Study population
Patients who suffered from cerebrovascular ischemic symptoms including recent stroke or TIA and underwent MR vessel wall imaging examination with the time interval from onset of symptom to MR scan less than 3 months were consecutively recruited in this study. Patients with the following conditions were excluded:1) no confirmed side of symptom; 2) symptomatic carotid artery with >70% of stenosis; and 3) previous history of carotid endarterectomy (CEA). TIA was defined as the rapidly developing signs of a neurological deficit or monocular loss of vision, lasting less than 24 hours with no apparent cause other than that of vascular origin. Ischemic stroke was defined as the rapidly developing clinical signs of a neurological deficit, lasting more than 24 hours with no apparent cause other than that of vascular origin and without evidences of an intracranial hemorrhage on CT/MR images. The clinical information of all patients, such as age, sex, body mass index (BMI), hypertension, diabetes, hyperlipidemia, smoking, anti-hypertension medication use and statin use, was collected and reviewed. The study protocol was approved by institutional review board and all subjects provided written consent form. All methods were performed in accordance with the relevant guidelines and regulations
Carotid artery MR imaging
All MR imaging was performed on a 3.0 T MR scanner (SignaHDx, GE Medical System, Milwaukee, WI, USA) with dedicated phase-arrayed carotid coils. Multi-contrast MR protocol including following parameters: three-dimensional (3D) time-of-flight (TOF) MR angiography: repetition time (TR)/echo time (TE) 29 ms/4.9 ms, field of view (FOV)14×14 cm2,matrix size 256×256, flip angle 20°, and 2 mm slice thickness; T1-weighted (T1W) quadruple inversion recovery (QIR): TR/TE 800 ms/10 ms, FOV14×14 cm2,matrix size 256×256, flip angle 90°, and 2 mm slice thickness; and T2-weighted (T2W) multi-slice double inversion recovery (DIR): TR/TE 4800 ms/50 ms, FOV14×14 cm2,matrix size 256×256, flip angle 90°, and 2 mm slice thickness. All MR imaging was centered to the bifurcation of the symptomatic side of carotid artery with longitudinal coverage of 24 mm.
MR image analysis
Two radiologists with more than 3 years’ experience in plaque imaging interpreting reviewed the MR vessel wall images of carotid arteries using custom-designed software CASCADE (University of Washington, Seattle, USA)[10] and were blinded to clinical information of all recruited patients. The quality of carotid MR images was graded as poor, marginal, good and excellent according to the overall signal-to-noise and images graded as poor were excluded from this study. The lumen and wall boundaries were traced manually and the lumen area, wall area, maximum wall thickness, and wall volume was measured and calculated. Measure of carotid plaque burden was expressed by the normalized wall index (NWI) which was defined as the wall area divided by the total wall area.
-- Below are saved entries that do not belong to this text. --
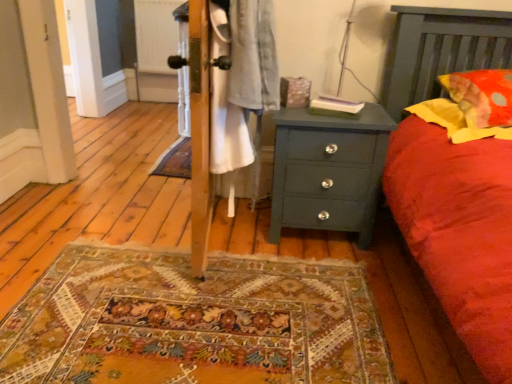
Question: From a real-world perspective, is white wood screen door at left located beneath teal painted wood chest of drawers at center?

Choices:
 (A) no
 (B) yes

Answer: (A)

Question: Considering the relative sizes of white wood screen door at left and teal painted wood chest of drawers at center in the image provided, is white wood screen door at left thinner than teal painted wood chest of drawers at center?

Choices:
 (A) yes
 (B) no

Answer: (A)

Question: Is white wood screen door at left facing towards teal painted wood chest of drawers at center?

Choices:
 (A) yes
 (B) no

Answer: (B)

Question: Considering the relative positions of white wood screen door at left and teal painted wood chest of drawers at center in the image provided, is white wood screen door at left to the left of teal painted wood chest of drawers at center from the viewer's perspective?

Choices:
 (A) yes
 (B) no

Answer: (A)

Question: Is white wood screen door at left taller than teal painted wood chest of drawers at center?

Choices:
 (A) no
 (B) yes

Answer: (B)

Question: Is white wood screen door at left closer to camera compared to teal painted wood chest of drawers at center?

Choices:
 (A) yes
 (B) no

Answer: (B)

Question: Does white wood screen door at left have a greater width compared to yellow fabric pillow at right, which appears as the second pillow when ordered from the bottom?

Choices:
 (A) no
 (B) yes

Answer: (A)

Question: Is white wood screen door at left not near yellow fabric pillow at right, arranged as the first pillow when viewed from the top?

Choices:
 (A) yes
 (B) no

Answer: (A)

Question: Can you confirm if white wood screen door at left is smaller than yellow fabric pillow at right, which appears as the second pillow when ordered from the bottom?

Choices:
 (A) yes
 (B) no

Answer: (B)

Question: Would you say white wood screen door at left is outside yellow fabric pillow at right, arranged as the first pillow when viewed from the top?

Choices:
 (A) yes
 (B) no

Answer: (A)

Question: Is white wood screen door at left touching yellow fabric pillow at right, which appears as the second pillow when ordered from the bottom?

Choices:
 (A) yes
 (B) no

Answer: (B)

Question: Would you say white wood screen door at left contains yellow fabric pillow at right, arranged as the first pillow when viewed from the top?

Choices:
 (A) yes
 (B) no

Answer: (B)

Question: Is soft yellow fabric pillow at right, the second pillow viewed from the top, closer to the viewer compared to teal painted wood chest of drawers at center?

Choices:
 (A) no
 (B) yes

Answer: (B)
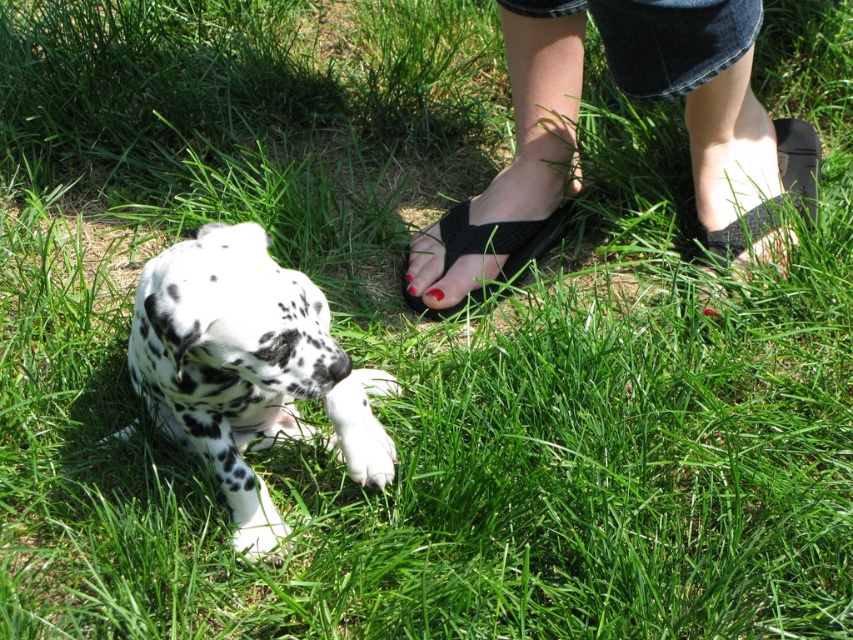
Question: Which object is the closest to the black fabric sandals at lower right?

Choices:
 (A) matte red nail polish at center
 (B) nail polish at center
 (C) black fabric sandal at lower right
 (D) black mesh sandal at center

Answer: (C)

Question: Which object appears closest to the camera in this image?

Choices:
 (A) black fabric sandal at lower right
 (B) matte red nail polish at center

Answer: (A)

Question: Where is black fabric sandal at lower right located in relation to matte red nail polish at center in the image?

Choices:
 (A) left
 (B) right

Answer: (B)

Question: Is white-spotted fur at center to the left of black mesh sandal at center from the viewer's perspective?

Choices:
 (A) no
 (B) yes

Answer: (B)

Question: Does black fabric sandals at lower right appear under black mesh sandal at center?

Choices:
 (A) no
 (B) yes

Answer: (A)

Question: Considering the real-world distances, which object is farthest from the black fabric sandals at lower right?

Choices:
 (A) matte red nail polish at center
 (B) white-spotted fur at center
 (C) nail polish at center
 (D) black mesh sandal at center

Answer: (B)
The degree of luminal stenosis of carotid arteries was measured on the 3D TOF MR angiographic images by maximum intensity projection reconstruction according to the North American symptomatic carotid endarterectomy trials criteria[11]. The presence or absence of plaque compositions, such as lipid-rich necrotic core, intraplaque hemorrhage and calcification was identified and the volume of each plaque component as a percentage of the wall volume was measured and calculated according to published criteria[12,13]. The wall volume was calculated by 2 mm × wall areas of slice with plaque.
Reproducibility
Twenty patients were randomly selected from the study sample for testing the inter-observer and intra-observer agreement in measuring morphology and compositions of carotid plaque. All the patients were used for testing the inter-observer and intra-observer agreement in identifying the presence of carotid plaque compositions.
Statistical Analysis
Continuous variables were summarized as mean ± standard deviation (SD) and categorical variables were presented as percentage. The clinical characteristics and carotid plaque measurements were compared between patients with TIA and stroke using independent Student t-test, Mann-Whitney U test or chi-square test. Univariate and multi-variable logistic regression models were used to estimate the odds ratio (OR) and corresponding 95% confidence interval (CI) of carotid plaque features in discriminating the type of ischemic events. Two-sided p<0.05 was considered statistically significant. All the statistical analyses were performed using SPSS 22.0 (IBM, Chicago, IL).